*Exercise objective:*
Gather every line in the records below that contains the word "evenodd".

Saved data entries:
Segment Open

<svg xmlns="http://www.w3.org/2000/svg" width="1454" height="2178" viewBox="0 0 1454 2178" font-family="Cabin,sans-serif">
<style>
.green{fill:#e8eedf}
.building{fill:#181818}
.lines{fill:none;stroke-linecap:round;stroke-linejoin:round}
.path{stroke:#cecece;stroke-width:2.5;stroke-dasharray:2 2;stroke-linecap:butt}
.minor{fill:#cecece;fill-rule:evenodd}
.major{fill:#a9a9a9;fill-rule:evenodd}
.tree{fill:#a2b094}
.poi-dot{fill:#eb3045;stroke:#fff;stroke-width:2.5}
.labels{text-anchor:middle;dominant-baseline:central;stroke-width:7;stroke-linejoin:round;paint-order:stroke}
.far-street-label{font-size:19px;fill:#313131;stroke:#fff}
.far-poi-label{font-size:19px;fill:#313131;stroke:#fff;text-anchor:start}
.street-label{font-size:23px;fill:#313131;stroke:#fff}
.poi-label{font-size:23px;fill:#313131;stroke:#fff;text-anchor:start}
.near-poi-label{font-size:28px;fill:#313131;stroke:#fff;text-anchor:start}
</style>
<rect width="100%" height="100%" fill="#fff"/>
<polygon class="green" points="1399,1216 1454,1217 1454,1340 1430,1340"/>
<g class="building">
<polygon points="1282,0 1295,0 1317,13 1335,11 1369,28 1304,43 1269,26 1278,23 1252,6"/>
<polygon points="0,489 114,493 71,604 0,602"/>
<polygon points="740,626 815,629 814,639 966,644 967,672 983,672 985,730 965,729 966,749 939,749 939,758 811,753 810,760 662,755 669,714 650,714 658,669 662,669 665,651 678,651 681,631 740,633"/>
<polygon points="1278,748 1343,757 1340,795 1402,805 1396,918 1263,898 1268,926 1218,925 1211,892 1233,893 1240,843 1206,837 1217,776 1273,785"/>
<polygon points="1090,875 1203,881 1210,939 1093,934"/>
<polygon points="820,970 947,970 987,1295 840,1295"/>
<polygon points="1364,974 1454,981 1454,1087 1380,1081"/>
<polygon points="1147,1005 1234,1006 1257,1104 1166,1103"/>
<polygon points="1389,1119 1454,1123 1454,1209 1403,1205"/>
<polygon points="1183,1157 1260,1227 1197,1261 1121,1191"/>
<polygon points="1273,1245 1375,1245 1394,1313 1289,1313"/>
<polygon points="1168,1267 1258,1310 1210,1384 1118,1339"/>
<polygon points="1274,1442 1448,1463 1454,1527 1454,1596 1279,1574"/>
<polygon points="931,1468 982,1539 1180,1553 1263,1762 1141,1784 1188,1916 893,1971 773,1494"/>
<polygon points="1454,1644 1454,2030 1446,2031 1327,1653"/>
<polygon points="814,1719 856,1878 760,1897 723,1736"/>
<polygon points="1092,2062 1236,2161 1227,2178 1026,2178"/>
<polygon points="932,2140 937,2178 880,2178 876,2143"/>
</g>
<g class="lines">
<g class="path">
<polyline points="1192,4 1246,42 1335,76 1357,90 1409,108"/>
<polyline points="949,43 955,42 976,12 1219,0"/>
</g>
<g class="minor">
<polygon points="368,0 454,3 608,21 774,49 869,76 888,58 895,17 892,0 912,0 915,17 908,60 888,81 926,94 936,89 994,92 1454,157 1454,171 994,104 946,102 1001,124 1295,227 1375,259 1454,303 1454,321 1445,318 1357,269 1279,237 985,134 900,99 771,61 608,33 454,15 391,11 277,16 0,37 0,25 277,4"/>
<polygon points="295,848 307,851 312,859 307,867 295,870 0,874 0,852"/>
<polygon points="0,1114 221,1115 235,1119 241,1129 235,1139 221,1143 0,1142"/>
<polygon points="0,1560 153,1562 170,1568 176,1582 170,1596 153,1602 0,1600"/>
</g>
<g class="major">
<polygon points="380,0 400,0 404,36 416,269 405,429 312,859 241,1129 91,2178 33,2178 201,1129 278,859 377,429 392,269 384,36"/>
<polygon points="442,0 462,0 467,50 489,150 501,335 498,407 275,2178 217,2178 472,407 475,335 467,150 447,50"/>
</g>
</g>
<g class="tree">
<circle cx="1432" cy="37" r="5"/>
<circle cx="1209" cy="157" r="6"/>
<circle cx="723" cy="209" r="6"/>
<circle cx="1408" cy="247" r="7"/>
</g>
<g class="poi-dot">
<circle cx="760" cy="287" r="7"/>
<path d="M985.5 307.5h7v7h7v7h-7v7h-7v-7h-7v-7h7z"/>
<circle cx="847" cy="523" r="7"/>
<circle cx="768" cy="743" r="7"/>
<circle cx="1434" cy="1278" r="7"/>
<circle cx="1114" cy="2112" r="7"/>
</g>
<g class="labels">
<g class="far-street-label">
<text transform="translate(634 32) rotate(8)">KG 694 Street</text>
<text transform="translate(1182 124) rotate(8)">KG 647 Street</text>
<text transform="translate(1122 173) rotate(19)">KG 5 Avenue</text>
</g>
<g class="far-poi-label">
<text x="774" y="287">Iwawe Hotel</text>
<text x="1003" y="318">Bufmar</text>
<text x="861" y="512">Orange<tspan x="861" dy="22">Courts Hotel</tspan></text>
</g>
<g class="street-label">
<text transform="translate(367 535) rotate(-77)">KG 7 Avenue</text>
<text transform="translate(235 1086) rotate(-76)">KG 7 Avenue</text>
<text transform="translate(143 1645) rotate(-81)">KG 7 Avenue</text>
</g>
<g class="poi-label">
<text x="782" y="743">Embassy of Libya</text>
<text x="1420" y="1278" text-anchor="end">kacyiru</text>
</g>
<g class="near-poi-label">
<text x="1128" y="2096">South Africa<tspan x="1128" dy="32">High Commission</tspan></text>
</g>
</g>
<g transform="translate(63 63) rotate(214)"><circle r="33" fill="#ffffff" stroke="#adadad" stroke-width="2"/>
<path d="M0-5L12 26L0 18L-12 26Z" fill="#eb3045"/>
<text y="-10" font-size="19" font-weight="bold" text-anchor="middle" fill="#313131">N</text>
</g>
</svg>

Segment Closed

*Written response:*
.minor{fill:#cecece;fill-rule:evenodd}
.major{fill:#a9a9a9;fill-rule:evenodd}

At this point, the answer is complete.